▶ [Exercise directions]
An exact, complete copy of the data that follows is needed.
- - -
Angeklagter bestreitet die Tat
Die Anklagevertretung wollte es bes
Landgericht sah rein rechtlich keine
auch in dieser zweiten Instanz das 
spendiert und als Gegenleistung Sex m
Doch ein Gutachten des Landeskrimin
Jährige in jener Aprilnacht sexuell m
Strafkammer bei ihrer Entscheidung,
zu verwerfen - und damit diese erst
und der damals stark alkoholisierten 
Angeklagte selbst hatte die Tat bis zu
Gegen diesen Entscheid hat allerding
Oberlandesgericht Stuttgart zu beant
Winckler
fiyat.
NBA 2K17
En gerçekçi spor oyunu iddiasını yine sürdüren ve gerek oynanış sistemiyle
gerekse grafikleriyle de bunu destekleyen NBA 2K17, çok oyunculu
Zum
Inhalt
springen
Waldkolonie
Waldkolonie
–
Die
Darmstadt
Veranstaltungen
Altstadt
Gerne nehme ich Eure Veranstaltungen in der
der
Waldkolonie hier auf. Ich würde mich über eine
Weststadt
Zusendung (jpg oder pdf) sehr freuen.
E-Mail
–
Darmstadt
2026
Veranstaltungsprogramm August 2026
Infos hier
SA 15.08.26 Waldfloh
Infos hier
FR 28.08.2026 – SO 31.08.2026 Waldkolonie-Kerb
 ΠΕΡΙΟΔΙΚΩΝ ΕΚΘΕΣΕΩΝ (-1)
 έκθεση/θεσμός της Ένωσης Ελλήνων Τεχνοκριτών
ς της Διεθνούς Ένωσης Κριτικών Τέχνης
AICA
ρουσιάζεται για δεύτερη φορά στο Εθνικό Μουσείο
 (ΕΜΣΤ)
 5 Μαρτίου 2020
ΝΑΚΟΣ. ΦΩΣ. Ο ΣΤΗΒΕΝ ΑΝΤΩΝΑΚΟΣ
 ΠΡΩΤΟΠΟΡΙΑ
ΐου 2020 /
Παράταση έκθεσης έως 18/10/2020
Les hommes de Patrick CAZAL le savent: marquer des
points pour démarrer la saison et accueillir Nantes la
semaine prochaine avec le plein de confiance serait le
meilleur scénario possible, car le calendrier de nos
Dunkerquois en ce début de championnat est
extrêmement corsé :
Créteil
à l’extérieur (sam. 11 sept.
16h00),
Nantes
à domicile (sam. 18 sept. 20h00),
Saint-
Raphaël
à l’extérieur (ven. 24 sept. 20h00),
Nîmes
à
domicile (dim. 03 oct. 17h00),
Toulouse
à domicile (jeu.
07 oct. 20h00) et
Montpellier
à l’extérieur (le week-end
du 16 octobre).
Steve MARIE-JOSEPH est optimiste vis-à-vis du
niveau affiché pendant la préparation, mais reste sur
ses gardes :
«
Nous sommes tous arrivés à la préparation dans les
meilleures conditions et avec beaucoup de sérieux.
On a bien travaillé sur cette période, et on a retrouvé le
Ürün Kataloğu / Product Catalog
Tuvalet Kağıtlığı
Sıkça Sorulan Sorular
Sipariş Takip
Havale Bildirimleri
- - -
▶ [Answer for this exercise]
Angeklagter bestreitet die Tat
Die Anklagevertretung wollte es bes
Landgericht sah rein rechtlich keine
auch in dieser zweiten Instanz das 
spendiert und als Gegenleistung Sex m
Doch ein Gutachten des Landeskrimin
Jährige in jener Aprilnacht sexuell m
Strafkammer bei ihrer Entscheidung,
zu verwerfen - und damit diese erst
und der damals stark alkoholisierten 
Angeklagte selbst hatte die Tat bis zu
Gegen diesen Entscheid hat allerding
Oberlandesgericht Stuttgart zu beant
Winckler
fiyat.
NBA 2K17
En gerçekçi spor oyunu iddiasını yine sürdüren ve gerek oynanış sistemiyle
gerekse grafikleriyle de bunu destekleyen NBA 2K17, çok oyunculu
Zum
Inhalt
springen
Waldkolonie
Waldkolonie
–
Die
Darmstadt
Veranstaltungen
Altstadt
Gerne nehme ich Eure Veranstaltungen in der
der
Waldkolonie hier auf. Ich würde mich über eine
Weststadt
Zusendung (jpg oder pdf) sehr freuen.
E-Mail
–
Darmstadt
2026
Veranstaltungsprogramm August 2026
Infos hier
SA 15.08.26 Waldfloh
Infos hier
FR 28.08.2026 – SO 31.08.2026 Waldkolonie-Kerb
 ΠΕΡΙΟΔΙΚΩΝ ΕΚΘΕΣΕΩΝ (-1)
 έκθεση/θεσμός της Ένωσης Ελλήνων Τεχνοκριτών
ς της Διεθνούς Ένωσης Κριτικών Τέχνης
AICA
ρουσιάζεται για δεύτερη φορά στο Εθνικό Μουσείο
 (ΕΜΣΤ)
 5 Μαρτίου 2020
ΝΑΚΟΣ. ΦΩΣ. Ο ΣΤΗΒΕΝ ΑΝΤΩΝΑΚΟΣ
 ΠΡΩΤΟΠΟΡΙΑ
ΐου 2020 /
Παράταση έκθεσης έως 18/10/2020
Les hommes de Patrick CAZAL le savent: marquer des
points pour démarrer la saison et accueillir Nantes la
semaine prochaine avec le plein de confiance serait le
meilleur scénario possible, car le calendrier de nos
Dunkerquois en ce début de championnat est
extrêmement corsé :
Créteil
à l’extérieur (sam. 11 sept.
16h00),
Nantes
à domicile (sam. 18 sept. 20h00),
Saint-
Raphaël
à l’extérieur (ven. 24 sept. 20h00),
Nîmes
à
domicile (dim. 03 oct. 17h00),
Toulouse
à domicile (jeu.
07 oct. 20h00) et
Montpellier
à l’extérieur (le week-end
du 16 octobre).
Steve MARIE-JOSEPH est optimiste vis-à-vis du
niveau affiché pendant la préparation, mais reste sur
ses gardes :
«
Nous sommes tous arrivés à la préparation dans les
meilleures conditions et avec beaucoup de sérieux.
On a bien travaillé sur cette période, et on a retrouvé le
Ürün Kataloğu / Product Catalog
Tuvalet Kağıtlığı
Sıkça Sorulan Sorular
Sipariş Takip
Havale Bildirimleri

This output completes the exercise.